His debut as a comic illustrator came in 1973 with a production of Jules Verne's From the Earth to the Moon. Two years later he produced several stories for Audax, published by Mondadori.

In 1975, he created stories for the weekly Audax, directed by Nino Cannata for Arnoldo Mondadori Editore, as well as brief episodes of war stories for Editorial Dardo.

After several collaborations with other publishers (Ediperiodici, Edifumetto, Staff di If, Corrier Boy, Universo), in 1985 he was chosen by Sergio Bonelli Editore to draw the first episode of Dylan Dog, written by Tiziano Sclavi. Stano drew it in a style partly inspired by artist Egon Schiele. Stano replaced Claudio Villa as cover artist for the series with #42.

In 1991, he illustrated the Tarot of Dylan Dog designed by Tiziano Sclavi. The work was published by The Beetle in Turin together with Interview with Dylan Dog, written by Giordano Berti.

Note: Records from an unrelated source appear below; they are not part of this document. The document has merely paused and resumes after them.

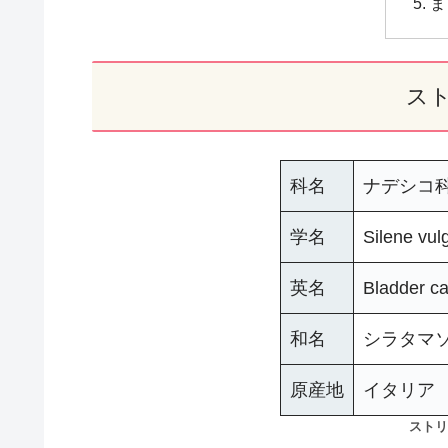
ま
ス
科名
ナデシコ
学名
Silene 
英名
Bladder c
和名
シラタマ
原産地
イタリア
ストリ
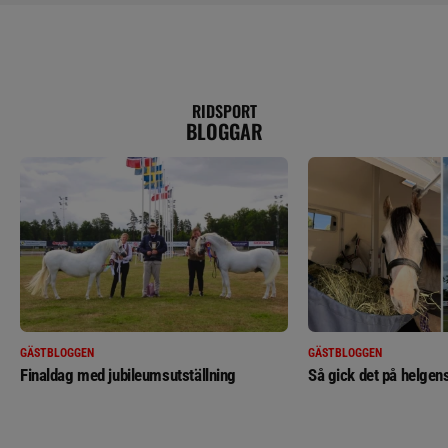
RIDSPORT
BLOGGAR
GÄSTBLOGGEN
GÄSTBLOGGEN
Finaldag med jubileumsutställning
Så gick det på helgens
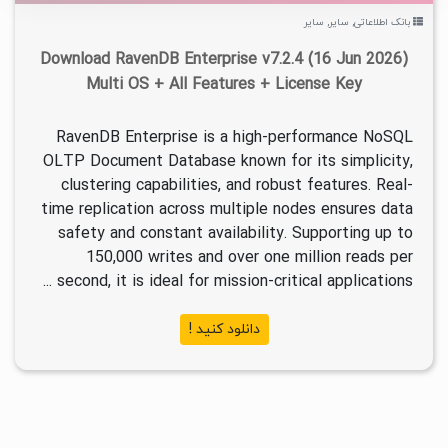
بانک اطلاعاتی
,
سایر
,
سایر
Download RavenDB Enterprise v7.2.4 (16 Jun 2026)
Multi OS + All Features + License Key
RavenDB Enterprise is a high-performance NoSQL
OLTP Document Database known for its simplicity,
clustering capabilities, and robust features. Real-
time replication across multiple nodes ensures data
safety and constant availability. Supporting up to
150,000 writes and over one million reads per
second, it is ideal for mission-critical applications ...
دانلود کنید !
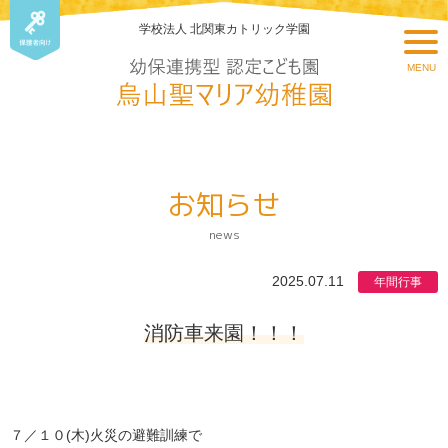
学校法人 北関東カトリック学園
MENU
お知らせ
news
2025.07.11
年間行事
消防車来園！！！
７／１０(木)火災の避難訓練で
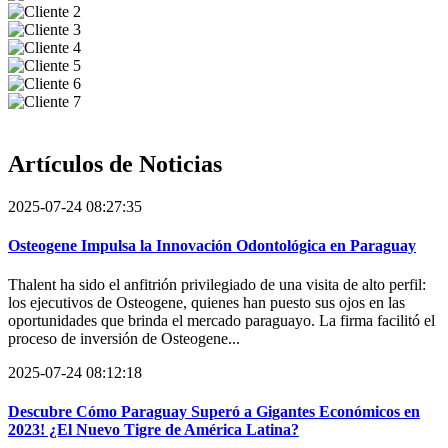
Artículos de
Noticias
2025-07-24 08:27:35
Osteogene Impulsa la Innovación Odontológica en Paraguay
Thalent ha sido el anfitrión privilegiado de una visita de alto perfil:
los ejecutivos de Osteogene, quienes han puesto sus ojos en las
oportunidades que brinda el mercado paraguayo. La firma facilitó el
proceso de inversión de Osteogene...
2025-07-24 08:12:18
Descubre Cómo Paraguay Superó a Gigantes Económicos en
2023! ¿El Nuevo Tigre de América Latina?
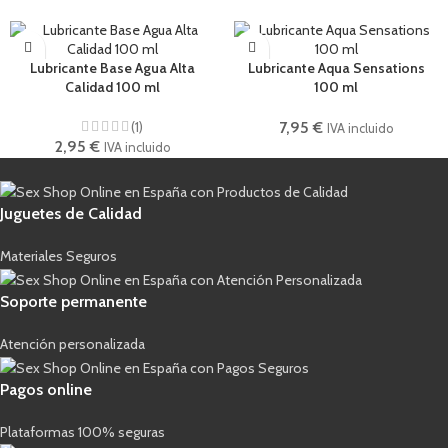
Lubricante Base Agua Alta
Lubricante Aqua Sensations
Calidad 100 ml
100 ml
(1)
7,95
€
IVA incluido
2,95
€
IVA incluido
Juguetes de Calidad
Materiales Seguros
Soporte permanente
Atención personalizada
Pagos online
Plataformas 100% seguras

In 1992, he was awarded the Bonaventura Award by Treviso Comix for reprints of paperboard Arnoldo Mondadori Editore dedicated to Dylan Dog.

From 1981 to 1999, he taught at the School of Comics in Milan.

Stano wrote and illustrated the Dylan Dog issue named "La legione degli scheletri" released in December 2012, in addition to the cover art.